To revive a college football program, you obviously have to be a good coach. You have to be a great salesman, first, to recruit good players and second, to sell hope to your fans and alumni.
You also need patience because it's almost impossible to turn a program around overnight. Often fans don't have that attribute which means pressure for the coach.
Dick MacPherson felt that pressure after the 1986 season when his Syracuse football team finished 5-6. The signs and bumper stickers said "Sack Mac." It was MacPherson's sixth season as Orange coach and his 30-36-1 record was enough proof for some fans to say a change was needed. Athletic director Jake Crouthamel, who hired MacPherson, didn't pull the trigger.
If you're a longtime Orange fan, you remember what happened in 1987, an 11-0-1 record, SU's first win over rival Penn State in 17 years and a Sugar Bowl berth.
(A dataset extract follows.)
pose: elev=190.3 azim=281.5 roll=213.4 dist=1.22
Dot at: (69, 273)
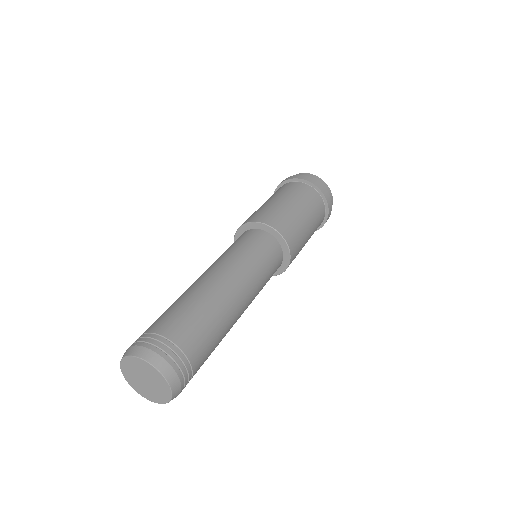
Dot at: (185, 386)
It was a special season that other than the 1959 team's national championship, was the greatest in school history.
Coach Mac passed away on Tuesday, almost 30 years after that magical season and his death is a reminder of why it can be important to be patient.
MacPherson inherited a program that had fallen on hard times. The Carrier Dome had opened the year before his arrival and it was vital to recruiting. But if you ever met Coach Mac, his enthusiasm was even more important to reviving the Orange.
I met MacPherson once, at a sports banquet in Albany in February 1988. He was exactly as you saw him on TV, outgoing and genuine. It was a pleasure talking to him for a few minutes to congratulate him on his team's success.
I was stunned when he left Syracuse after the 1990 season to coach the New England Patriots. I understood when he said coaching in the NFL meant more money but after all those years it took to build a successful program at Syracuse, why leave?
MacPherson lasted only two seasons in the NFL. The Patriots were the exact opposite of who they are today, they had unstable ownership and were rumored to be moving to St. Louis. It was a bad situation and MacPherson would never coach again after a 2-14 1992 season.
Even though MacPherson was from Maine, he returned to Syracuse and became even more popular. He helped charities and he was an analyst on Syracuse football radio broadcasts. You could excuse his open cheering on the air because you knew it came from the heart.
The 1980s were a special decade for Syracuse sports. Jim Boeheim's basketball team took advantage of the rise of the Big East and became a national power that continues today. MacPherson's success took longer and lasted only a few years but it was incredible to see Syracuse football rise from the ashes.
In barely a decade, Coach Mac endeared himself to central New York. His passing at 86, which was sudden, was a shock. His memory and legacy will live on in the hearts of Syracuse football fans for years.